O presidente da República concede entrevista exclusiva a uma emissora de TV. Antes da exibição no telejornal da casa, um trecho é divulgado por uma corretora cheia de clientes que ganham dinheiro com especulação no mercado financeiro. Foi o que aconteceu na terça-feira, 16 de julho. O vazamento da informação foi atribuído à jornalista Renata Varandas, que entrevistou Lula para a Record TV. Ela foi demitida.

Este já é um dos maiores escândalos de que se tem notícia envolvendo um nome da grande imprensa brasileira. Varandas é sócia da Capital Advice, uma agência de análise política. Pelo que se sabe, assim que terminou a entrevista, ela repassou o conteúdo de um trecho da fala de Lula à Advice. Em seguida, a informação chegou à corretora BGC, que é cliente da empresa da repórter.

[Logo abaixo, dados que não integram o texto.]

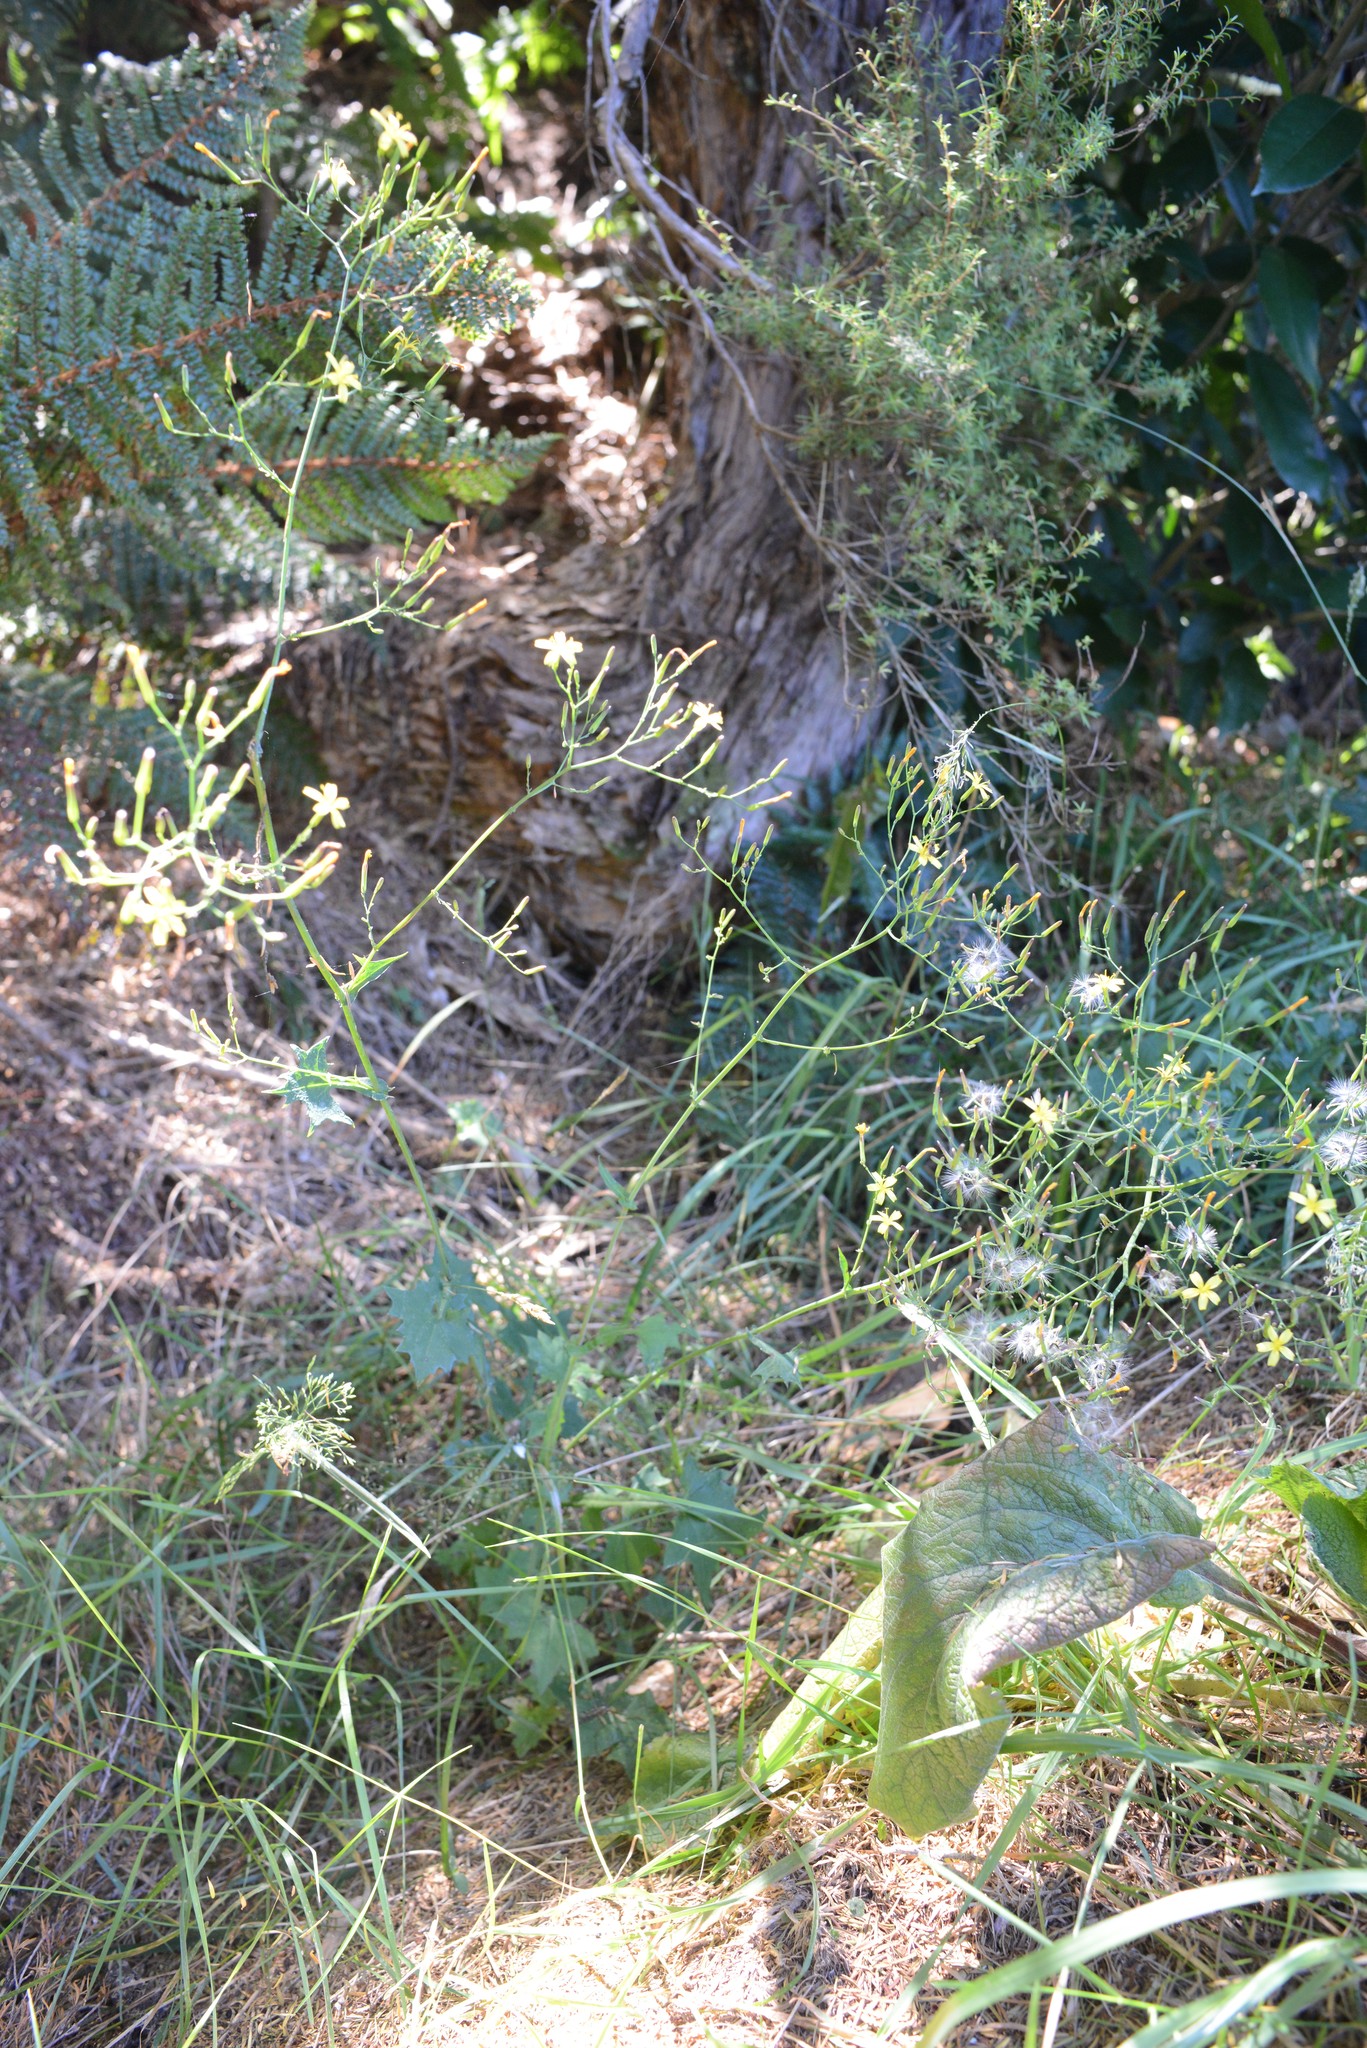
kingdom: Plantae
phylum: Tracheophyta
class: Magnoliopsida
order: Asterales
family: Asteraceae
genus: Mycelis
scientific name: Mycelis muralis
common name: Wall lettuce
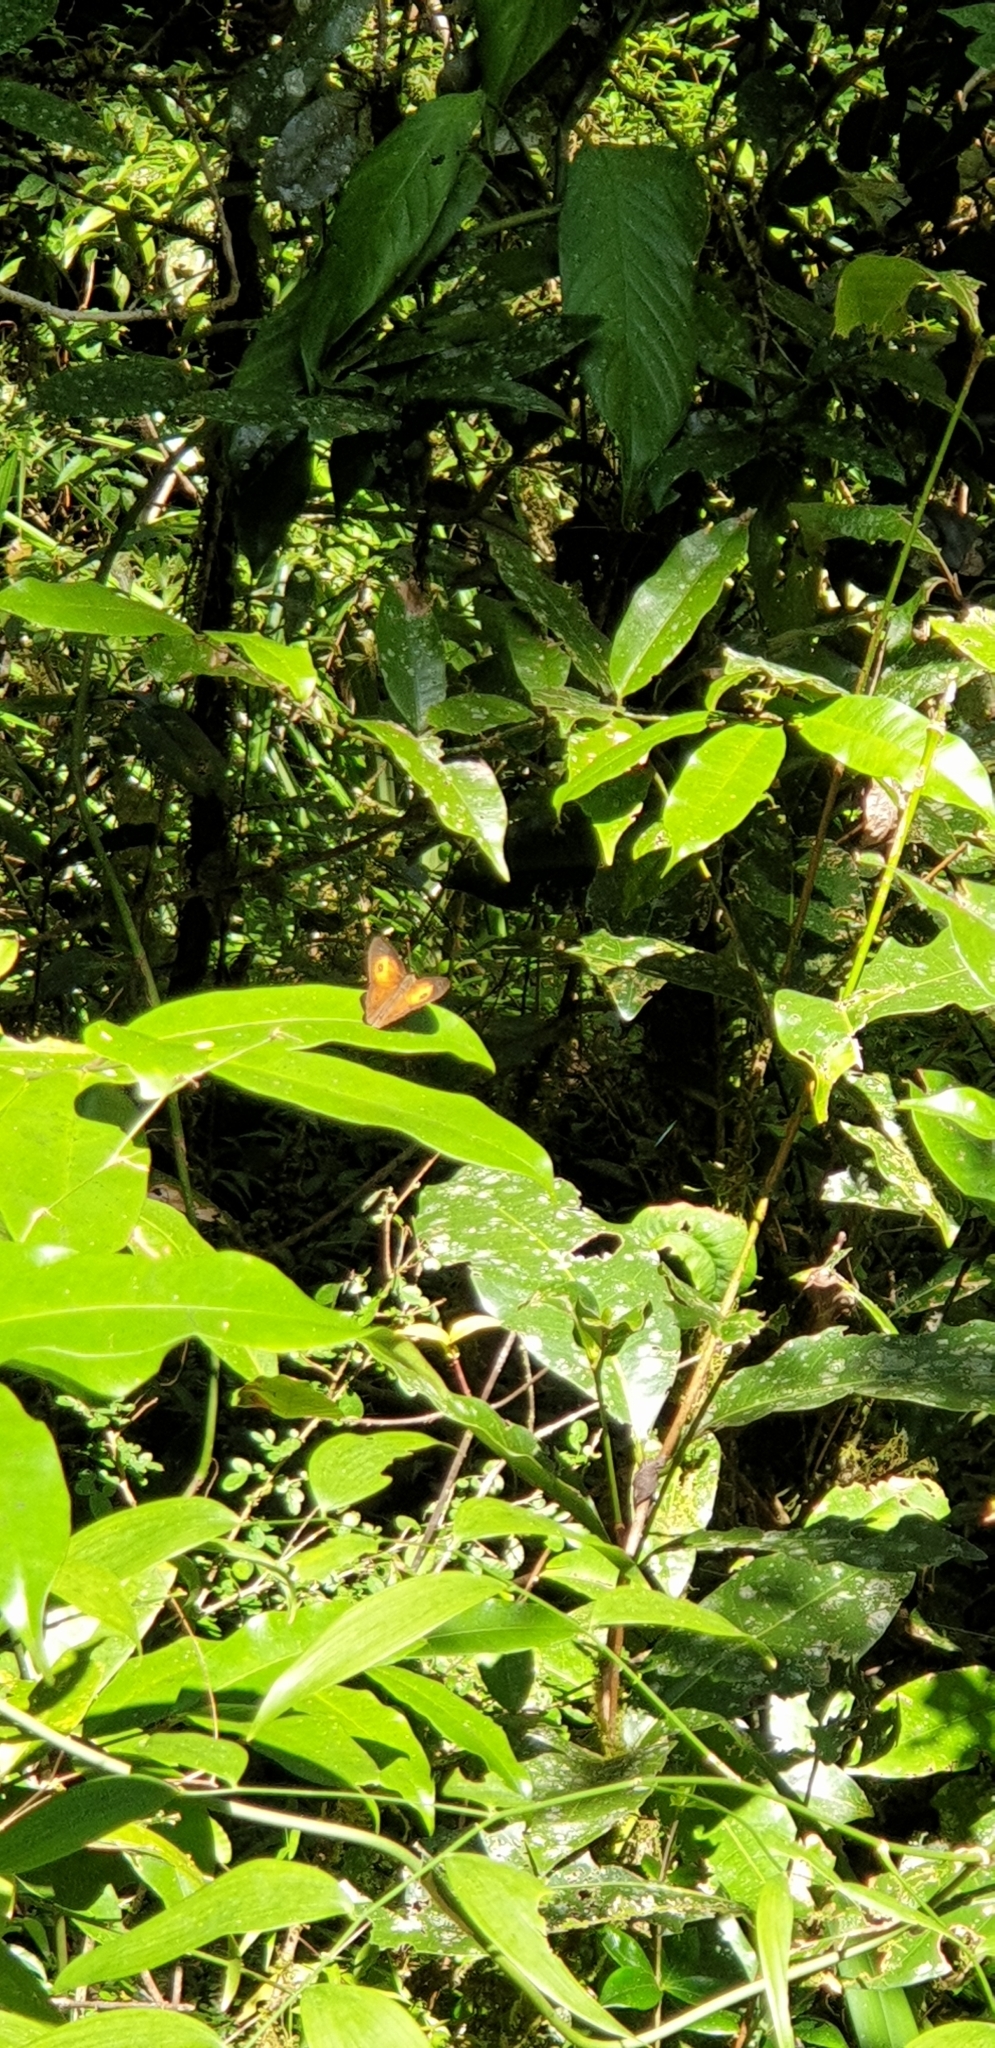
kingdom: Animalia
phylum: Arthropoda
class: Insecta
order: Lepidoptera
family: Nymphalidae
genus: Mycalesis
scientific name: Mycalesis terminus
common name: Orange bushbrown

Conflito de interesse na veia.

Assim que a BGC divulgou uma declaração de Lula, o dólar subiu. Ou seja, a ação da repórter pode ter gerado lucro a investidores, além de causar instabilidade na economia. Para piorar, o que a corretora divulgou não é exatamente o que Lula dissera, como fica evidente na entrevista completa divulgada pela Record na noite da terça-feira. O ministro Fernando Haddad reforçou que a fala de Lula estava distorcida pela corretora.

Renata Varandas estava na Record desde 2007. Experiente na cobertura de política em Brasília, era um nome em ascensão no jornalismo da emissora. A TV disse que não sabia que ela era sócia de uma empresa de consultoria desse tipo. Depois de uma rápida apuração do caso, a decisão foi pela rescisão do contrato com a profissional.

O caso lembra dois episódios ocorridos no Grupo Globo. Em 2019, o então apresentador do Jornal Hoje, Dony de Nuccio, perdeu o emprego após a revelação de que recebera 7 milhões de reais para produzir conteúdo para o Bradesco. Sua atuação paralela era desconhecida pela TV Globo. Assim como Varandas, estava em alta na emissora.

A outra situação é mais antiga e envolveu um medalhão da velha imprensa. Colunista de O Globo e comentarista no Bom Dia Brasil, Ricardo Boechat foi demitido após aparecer numa conversa grampeada. Num diálogo com um empresário, ele antecipava o teor de informações que publicaria no dia seguinte no jornal. O grampo foi divulgado pela Veja.

Jornalistas fazendo jogo duplo fere de morte a credibilidade da imprensa. Certamente não é caso isolado. O que torna escandaloso o ocorrido com a entrevista da Record é o fato de envolver nada menos que o presidente da República. Até onde sei, é a primeira vez que algo assim acontece. A demissão sumária era a única alternativa à emissora.